Extract to read:

So the tradition reported by U Pandi does not mention the stay of Naramit-hla in India at all. The reconquest of the throne is not at all put into relation with Bengal forces and it is not even related to the exiled king. The dates given by U Pandi do not match with those given by Phayre, Harvey and other writers as they do not match with the tradition of Wimala we just mentioned.

So once more we do not find any solid evidence which we could use as a proof for any kind of Muslim immigration, presence or even just influence on the court.

C. Tradition according to Na Man

While turning to the third tradition, I am not either confident to say that it is more reliable than any of the other traditions. Once again the names are not the same, the story is a different one and the dates do not match.

There is not need to completely retell the story as it is given in Phayre’s article on the history of Arakan, which is a convenient, though imperfect translation of the Na Man chronicle. I would above all stress one point as regards Na Man’s narration while dealing with this king’s reign.

The chapter on king Man: Co Mwan, as Na Man calls the king from the beginning, might be divided into three parts. First the chronicler explains the reason of the king’s exile. According to Na Man, the governor of Talak asked for Burmese help to dethrone the king who had raped the governor’s sister. Secondly the chronicler tells us what happened in Arakan during the 20 years extending from 1406, the year of conquest, to 1426, the date of the first attempt to reconquer the throne. This part of the story is quite laconic in style (as the chronicles mostly are) but gives detailed events and precise dates.

The third part is concerned with Man: Co Mwan’s stay in Bengal, which is called the country of the king of Suratan. The name ‘king of Suratan’ is another standard expression in Arakanese historical literature for Bengal. The etymology which has been suggested is Sultan. This part of the story on which a whole line of arguments has been built as regards Muslim presence and influence on the country, is the vague narration of adventures that the Arakanese king should have gone through Bengal.

Since this narration does not contain any proper name, nor any date, nor any geographical reference allowing to replace the adventures into a general historical setting of Bengal’s history of that time, even a superficial reading of these adventures must lead a critically-minded reader to throw heaps of doubts on the reliability of the stories.

Na man is boasting our exiled hero as somebody who teaches the Bengalis how to tame elephants and devises stratagems for the defence of their land while definitely ignores that the only enemy who confronted the Bengal sultan at that period was not the ‘king’ of Dili, but Ibrahim Sharqi, the sultan of Jaunpur. Thus it has been repeated that the actually read in Na Man chronicle is more a kind of anecdotes than historical accounts. When the army of the Sultan was blocked by a forest of bamboos, Man: Co Mwan told the Sultan to throw thousands of coins into the forest so that the local population would cut the bamboos and free the way.

Confronting the three traditions is not giving us a definite clue to recognize facts and fiction. It could be admitted that the king, after having been in exile somewhere in India and most probably in Bengal, came back after some years with support of arms and men to recover his throne. Still the circumstances of his exile, the extent of his stay, the conditions of his return to Arakan and the question who exactly gave him this support remain unknown and bound to speculation unless other sources confirm part of the tradition.

Work task: Reproduce the section of the passage on the Arakanese chronicle traditions word for word, starting at "The chapter on" and ending at "and precise dates.".

Raw data:

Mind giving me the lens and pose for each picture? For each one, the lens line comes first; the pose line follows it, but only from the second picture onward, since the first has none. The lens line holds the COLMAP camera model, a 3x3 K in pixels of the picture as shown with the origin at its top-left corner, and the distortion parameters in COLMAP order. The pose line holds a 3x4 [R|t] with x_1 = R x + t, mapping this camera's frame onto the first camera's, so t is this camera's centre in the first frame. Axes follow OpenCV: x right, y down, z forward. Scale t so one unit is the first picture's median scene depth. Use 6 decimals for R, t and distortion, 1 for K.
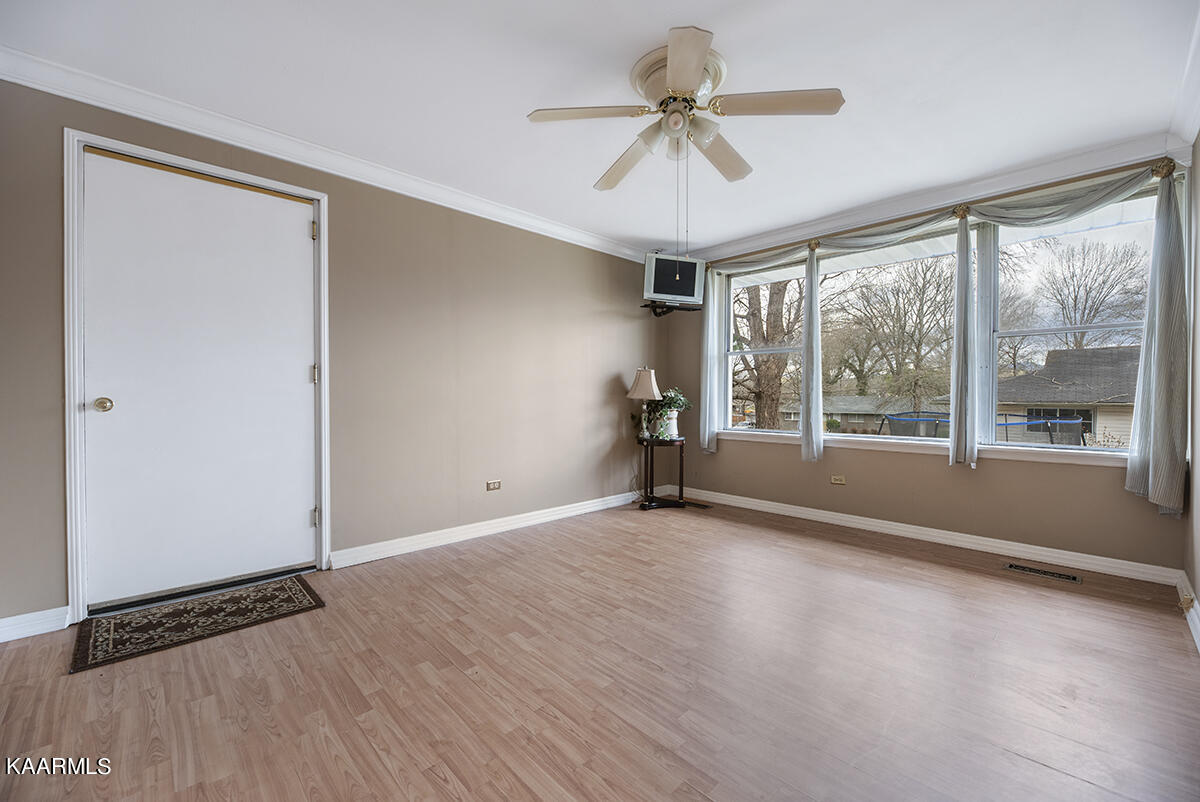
lens RADIAL K [[485.4, 0, 599.9], [0, 485.4, 399.3], [0, 0, 1]] dist [-0.002988, -0.000486]
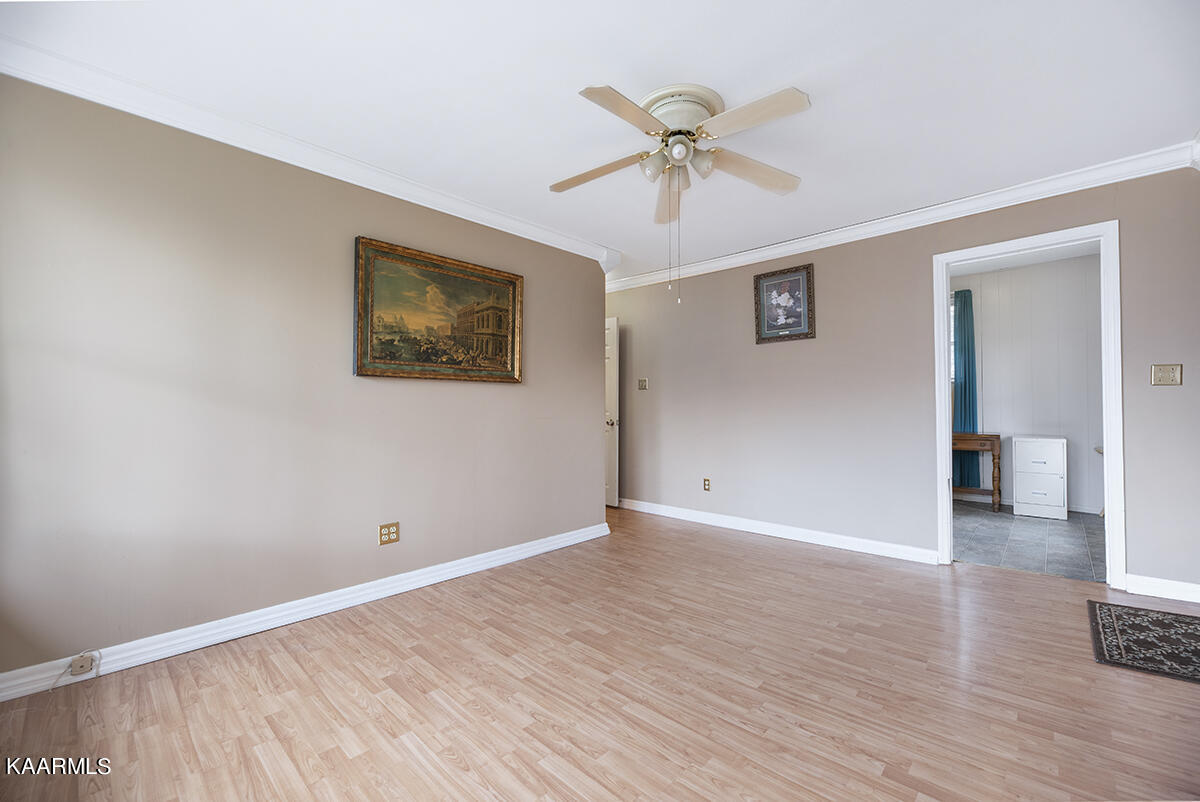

Solution to this exercise:
The chapter on king Man: Co Mwan, as Na Man calls the king from the beginning, might be divided into three parts. First the chronicler explains the reason of the king’s exile. According to Na Man, the governor of Talak asked for Burmese help to dethrone the king who had raped the governor’s sister. Secondly the chronicler tells us what happened in Arakan during the 20 years extending from 1406, the year of conquest, to 1426, the date of the first attempt to reconquer the throne. This part of the story is quite laconic in style (as the chronicles mostly are) but gives detailed events and precise dates.